In [22]: for dtmm in dt_mass_modifiers_vals:
....: bpp, _, _, _ = Evolve.evolve(
....: initialbinarytable=IBT_bh,
....: SSEDict=SSEDict,
....: BSEDict=BSEDict,
....: dt_mass_modifiers=dtmm,
....: )
....: bpp_timesteps.append(bpp)
....:
With our evolution done, let’s find the final BH mass and the corresponding initial mass in each grid for plotting.
In [23]: m_inits = []
In [24]: m_bhs = []
In [25]: for bpp in bpp_timesteps:
....: bh = bpp.loc[bpp['kstar_1'] == 14].groupby(level=0).last()
....: init = IBT_bh.loc[bh.index, 'mass_1']

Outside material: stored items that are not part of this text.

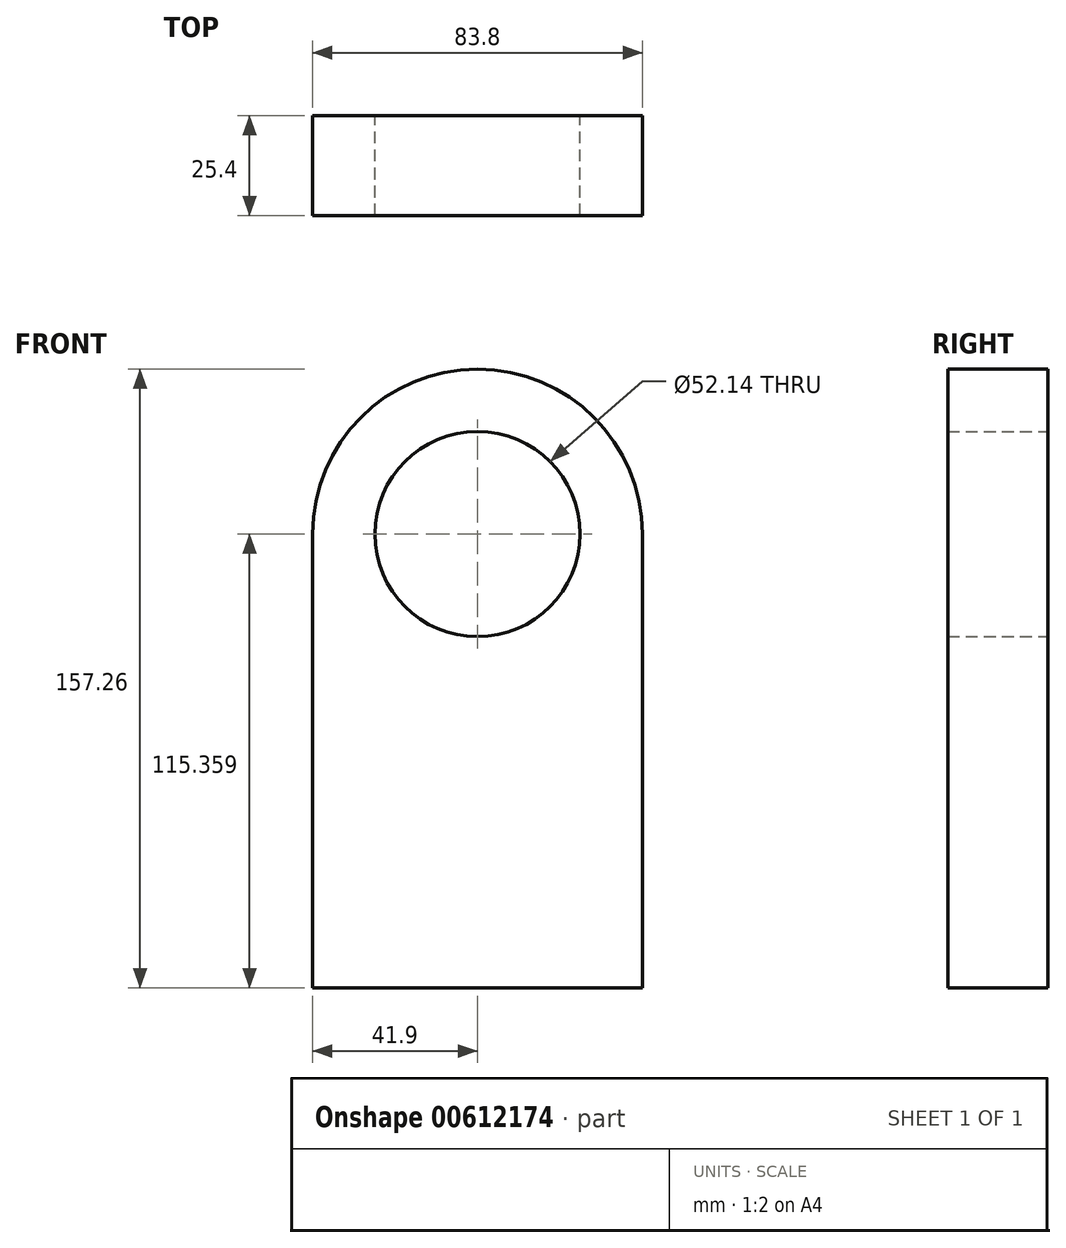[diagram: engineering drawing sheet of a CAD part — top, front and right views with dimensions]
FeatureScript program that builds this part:
annotation { "Feature Type Name" : "Feature", "Feature Type Description" : "" }
export const myFeature = defineFeature(function(context is Context, id is Id, definition is map)
    precondition{}
    {
        {
            var Q0;
            Q0=qCreatedBy(makeId("Front.planeOp"),FACE);
            var sketch = newSketch(context, id + "F0", { "sketchPlane" : qUnion([Q0])});
            skLineSegment(sketch, "E0.bottom", {"start": v(41.9, -57.68) * mm, "end": v(-41.9, -57.68) * mm});
            skLineSegment(sketch, "E0.left", {"start": v(41.9, -57.68) * mm, "end": v(41.9, 57.68) * mm});
            skLineSegment(sketch, "E0.right", {"start": v(-41.9, -57.68) * mm, "end": v(-41.9, 57.68) * mm});
            skPoint(sketch, "E0.middle", {"position": v(0, 0) * mm});
            skArc(sketch, "E1", {"start": v(-41.9, 57.68) * mm, "mid": v(0, 99.58) * mm, "end": v(41.9, 57.68) * mm});
            skCircle(sketch, "E2", {"center": v(0, 57.68) * mm, "radius": 26.07 * mm});
            skSolve(sketch);
        }
        {
            var Q0;
            Q0=makeQuery(id+"F0.imprint","IMPRINT",FACE,{"disambiguationData":[TD([[makeQuery(id+"F0.imprint","IMPRINT",EDGE,{"derivedFrom":sQuery(id+"F0.wireOp",EDGE,"E0.bottom")}),-1.0]])]});
            extrude(context, id + "F1", {"entities" : qUnion([Q0]), "depth" : 25.4 * mm, "offsetDistance" : 25.4 * mm});
        }
    });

....: m_init, m_bh = init.values, bh['mass_1'].values
....: m_inits.append(m_init)
....: m_bhs.append(m_bh)
....:
And finally, let’s plot the results!
In [26]: plt.rc('font', family='serif')
In [27]: plt.rcParams['text.usetex'] = False
In [28]: fs = 24
In [29]: params = {'figure.figsize': (12, 8),
....: 'legend.fontsize': 0.7*fs,
....: 'legend.title_fontsize': 0.8*fs,
....: 'axes.labelsize': fs,
....: 'xtick.labelsize': 0.9 * fs,
....: 'ytick.labelsize': 0.9 * fs,
....: 'axes.linewidth': 1.1,
....: 'xtick.major.size': 7,
....: 'xtick.minor.size': 4,
....: 'ytick.major.size': 7,
....: 'ytick.minor.size': 4}
....:
In [30]: plt.rcParams.update(params)
In [31]: fig, axes = plt.subplots(2, 1, figsize=(14, 8), gridspec_kw={'height_ratios': [3, 1]})
In [32]: for m_init, m_bh, label, zorder in zip(m_inits, m_bhs, labels, [100, 50, 25, 1]):
....: axes[0].plot(m_init, m_bh, zorder=zorder, label=label)
....:
In [33]: axes[0].legend();
In [34]: for m_init, m_bh in zip(m_inits, m_bhs):
....: axes[1].plot(m_init, m_bh - m_bhs[0])
....:
In [35]: axes[1].set_xlabel('Initial primary mass $M_1^\\mathrm{init}$ [$M_\\odot$]');
In [36]: for ax in axes:
....: ax.grid(True, lw=0.4, alpha=0.4);
....:
In [37]: axes[0].set_ylabel('BH mass [$M_\\odot$]');
In [38]: axes[1].set_ylabel('Difference [$M_\\odot$]');
In [39]: plt.tight_layout();
In [40]: plt.show()
So we can see here that there are clear numerical artifacts in the relation between initial mass and BH mass when using the default BSE timesteps (and especially when they are larger!). This motivated our choice of the default dt_mass_modifiers in COSMIC to ensure more stable evolution for very massive stars.